Strength in Chicago soybeans and good demand is moving canola futures back toward the contract highs hit in September.
Canola is pushing upside chart limits and modest corrections are likely going forward, but the fundamentals remain supportive and "the trend is up until further notice," said analyst Mike Jubinville of MarketsFarm Pro.
While activity in the Chicago Board of Trade soybean market remains a key driver for canola, "the demand for canola, in and of itself, has also been quite powerful," Jubinville added. "We are now in a demand-pull environment, whereas typically we are supply-push - where growers are just pushing supply into the marketplace. “
He added that a demand-driven market is a situation "that has not emerged, not just in canola but for grains and oilseed markets in general, for almost a decade."
The unique situation "is providing lift across the spectrum . . .amazingly in the midst of harvest.”

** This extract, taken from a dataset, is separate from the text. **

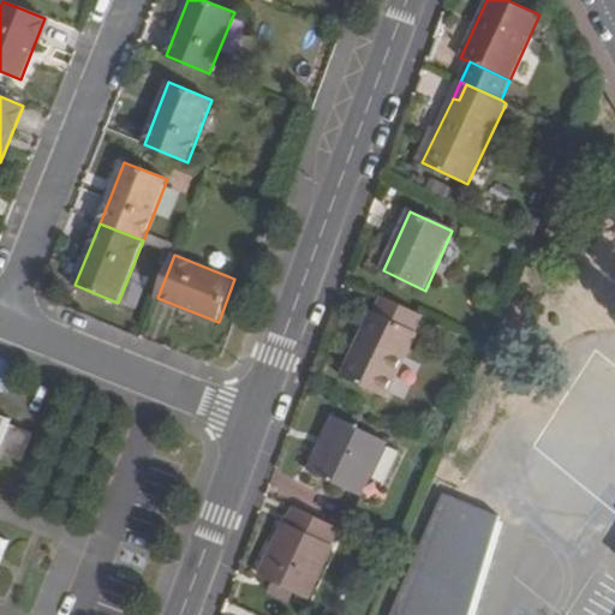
[(415,333),(422,315),(381,297),(374,314),(371,312),(341,378),(387,399),(417,333),(415,333)]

From a chart standpoint, long-term resistance is close in the $535 to $540/tonne area. The November contract traded as high as $533.30 on Sept. 21 and settled at $525.40 on Oct. 7. Breaking above resistance will take support from outside vegetable oil markets, such as palm oil and soyoil, Jubinville said.
Such a move is possible, he said, as canola is still cheap compared to other oilseeds.
"It's not overvalued relative to competing products."